Members of the National Association of Law Students (NALS) and others who were unable to get admission to the Ghana School of Law this year took to the streets today, Wednesday, October 20, 2021, to demand changes to Ghana’s legal education system.
The students had blamed their failure to obtain admission to the school on the General Legal Council (GLC).
They walked through several main streets of Accra before submitting a petition to Parliament.
In an interview , Michael Osei Koranteng, president of the law students at Zenith University College in Accra, said they are protesting because they think the GLC is intentionally preventing more students from obtaining legal education.
“This demonstration was organized by the National Association of Law Students in support of all 499 students who were denied admission because what affects your brother or sister also affects you. This thing has happened in the last two years, and it is still ongoing, and we can’t sit down and watch it.”
The pass mark for the entrance exams has traditionally been 50 percent in both sections, but the rule was reportedly altered for this year’s exams, so applicants had to achieve at least 50 percent in both sections before sailing through.

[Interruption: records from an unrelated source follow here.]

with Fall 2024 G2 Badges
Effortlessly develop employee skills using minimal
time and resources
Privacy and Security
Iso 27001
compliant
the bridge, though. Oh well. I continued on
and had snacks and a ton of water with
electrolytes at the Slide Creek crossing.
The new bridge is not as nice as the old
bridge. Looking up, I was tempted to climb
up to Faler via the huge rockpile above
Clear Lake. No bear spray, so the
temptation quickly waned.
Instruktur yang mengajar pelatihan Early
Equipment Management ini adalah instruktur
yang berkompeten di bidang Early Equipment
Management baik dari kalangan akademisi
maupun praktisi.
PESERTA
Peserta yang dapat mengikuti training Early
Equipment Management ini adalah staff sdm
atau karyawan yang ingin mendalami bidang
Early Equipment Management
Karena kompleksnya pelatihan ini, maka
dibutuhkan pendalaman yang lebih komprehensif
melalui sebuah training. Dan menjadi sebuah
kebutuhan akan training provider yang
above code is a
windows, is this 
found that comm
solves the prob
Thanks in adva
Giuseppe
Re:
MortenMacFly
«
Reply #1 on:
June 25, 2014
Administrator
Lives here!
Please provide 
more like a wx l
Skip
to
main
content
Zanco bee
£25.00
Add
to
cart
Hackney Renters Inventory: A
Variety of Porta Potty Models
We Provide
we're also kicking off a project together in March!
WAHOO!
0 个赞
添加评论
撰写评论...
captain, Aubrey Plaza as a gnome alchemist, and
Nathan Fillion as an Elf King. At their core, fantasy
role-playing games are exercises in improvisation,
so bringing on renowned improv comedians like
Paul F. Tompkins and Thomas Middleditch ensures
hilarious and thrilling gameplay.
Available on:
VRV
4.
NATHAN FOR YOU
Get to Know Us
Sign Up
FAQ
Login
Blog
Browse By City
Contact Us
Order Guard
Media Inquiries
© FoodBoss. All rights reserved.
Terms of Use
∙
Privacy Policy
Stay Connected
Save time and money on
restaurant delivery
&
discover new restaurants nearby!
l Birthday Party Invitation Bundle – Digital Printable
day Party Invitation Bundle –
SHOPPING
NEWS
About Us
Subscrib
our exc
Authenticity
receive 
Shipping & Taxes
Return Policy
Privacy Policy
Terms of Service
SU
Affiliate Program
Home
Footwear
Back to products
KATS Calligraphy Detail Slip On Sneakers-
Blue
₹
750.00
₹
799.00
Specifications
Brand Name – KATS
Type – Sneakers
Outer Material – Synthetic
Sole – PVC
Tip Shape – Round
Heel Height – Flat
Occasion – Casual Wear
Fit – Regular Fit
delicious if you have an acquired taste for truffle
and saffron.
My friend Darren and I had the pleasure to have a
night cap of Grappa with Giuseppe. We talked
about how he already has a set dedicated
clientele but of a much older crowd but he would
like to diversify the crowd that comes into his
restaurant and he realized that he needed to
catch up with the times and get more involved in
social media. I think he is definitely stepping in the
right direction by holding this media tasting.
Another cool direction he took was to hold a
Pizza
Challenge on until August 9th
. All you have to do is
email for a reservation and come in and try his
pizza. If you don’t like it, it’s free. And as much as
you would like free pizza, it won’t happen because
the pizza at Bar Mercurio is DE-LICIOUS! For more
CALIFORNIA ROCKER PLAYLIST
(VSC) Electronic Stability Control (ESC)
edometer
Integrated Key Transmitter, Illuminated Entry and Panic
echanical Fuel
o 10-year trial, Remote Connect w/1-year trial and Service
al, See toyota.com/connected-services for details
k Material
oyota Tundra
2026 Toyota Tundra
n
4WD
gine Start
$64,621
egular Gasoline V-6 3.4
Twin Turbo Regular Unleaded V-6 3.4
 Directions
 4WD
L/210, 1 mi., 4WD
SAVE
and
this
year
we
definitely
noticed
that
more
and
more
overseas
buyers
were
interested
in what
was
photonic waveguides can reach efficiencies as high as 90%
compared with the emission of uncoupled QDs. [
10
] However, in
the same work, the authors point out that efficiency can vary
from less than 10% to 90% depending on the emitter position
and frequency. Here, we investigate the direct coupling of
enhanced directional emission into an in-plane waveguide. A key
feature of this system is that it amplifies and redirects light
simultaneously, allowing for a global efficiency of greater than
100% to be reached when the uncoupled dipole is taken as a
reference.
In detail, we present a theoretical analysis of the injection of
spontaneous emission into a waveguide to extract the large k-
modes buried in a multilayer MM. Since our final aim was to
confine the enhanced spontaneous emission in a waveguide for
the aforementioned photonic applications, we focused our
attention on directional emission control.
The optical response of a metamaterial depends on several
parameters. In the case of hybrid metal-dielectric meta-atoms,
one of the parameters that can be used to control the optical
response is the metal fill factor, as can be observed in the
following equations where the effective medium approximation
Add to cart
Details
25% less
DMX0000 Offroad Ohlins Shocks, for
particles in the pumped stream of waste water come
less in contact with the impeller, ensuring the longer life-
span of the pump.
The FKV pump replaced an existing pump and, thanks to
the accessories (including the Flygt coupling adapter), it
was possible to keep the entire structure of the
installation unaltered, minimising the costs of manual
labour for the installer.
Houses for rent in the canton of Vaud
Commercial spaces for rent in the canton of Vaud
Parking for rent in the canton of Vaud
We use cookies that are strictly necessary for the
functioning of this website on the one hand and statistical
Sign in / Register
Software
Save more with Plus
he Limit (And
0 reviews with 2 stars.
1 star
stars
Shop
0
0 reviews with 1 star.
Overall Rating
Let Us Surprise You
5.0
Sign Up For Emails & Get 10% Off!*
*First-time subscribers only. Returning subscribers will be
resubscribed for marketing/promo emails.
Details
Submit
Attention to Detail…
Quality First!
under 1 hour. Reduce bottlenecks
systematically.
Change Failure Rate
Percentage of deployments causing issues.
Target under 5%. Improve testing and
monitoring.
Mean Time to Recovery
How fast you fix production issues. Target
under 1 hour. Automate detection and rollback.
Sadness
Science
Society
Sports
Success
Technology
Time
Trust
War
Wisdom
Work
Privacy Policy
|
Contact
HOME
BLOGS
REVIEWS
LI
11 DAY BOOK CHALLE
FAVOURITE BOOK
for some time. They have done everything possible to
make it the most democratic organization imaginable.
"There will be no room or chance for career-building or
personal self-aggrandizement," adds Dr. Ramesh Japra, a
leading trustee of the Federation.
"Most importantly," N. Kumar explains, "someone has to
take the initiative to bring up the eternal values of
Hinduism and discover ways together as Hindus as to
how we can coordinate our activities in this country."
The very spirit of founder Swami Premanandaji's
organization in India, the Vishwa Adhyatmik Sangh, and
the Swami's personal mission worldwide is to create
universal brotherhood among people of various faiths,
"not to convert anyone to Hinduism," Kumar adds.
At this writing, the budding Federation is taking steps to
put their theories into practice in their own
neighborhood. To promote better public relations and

Some 499 of those who failed the exams claimed that they would have been admitted to the Ghana School of Law had it not been for the GLC’s new policy.
In a press release issued in September, the GLC said that 790 of the 2,824 students who took the 2021 entrance exams passed.
The aggrieved students, on the other hand, are dissatisfied with the policy, which is why they have decided to protest in order to put pressure on the appropriate authorities to change the legal education system.
Some of them carried banners that said, “Reform Legal Education Now, #We Need Total Reforms Now, GLC Is Not Above the Law.”
Other posters said, in part, “Justice for all 499 students and Open Legal Education Now.”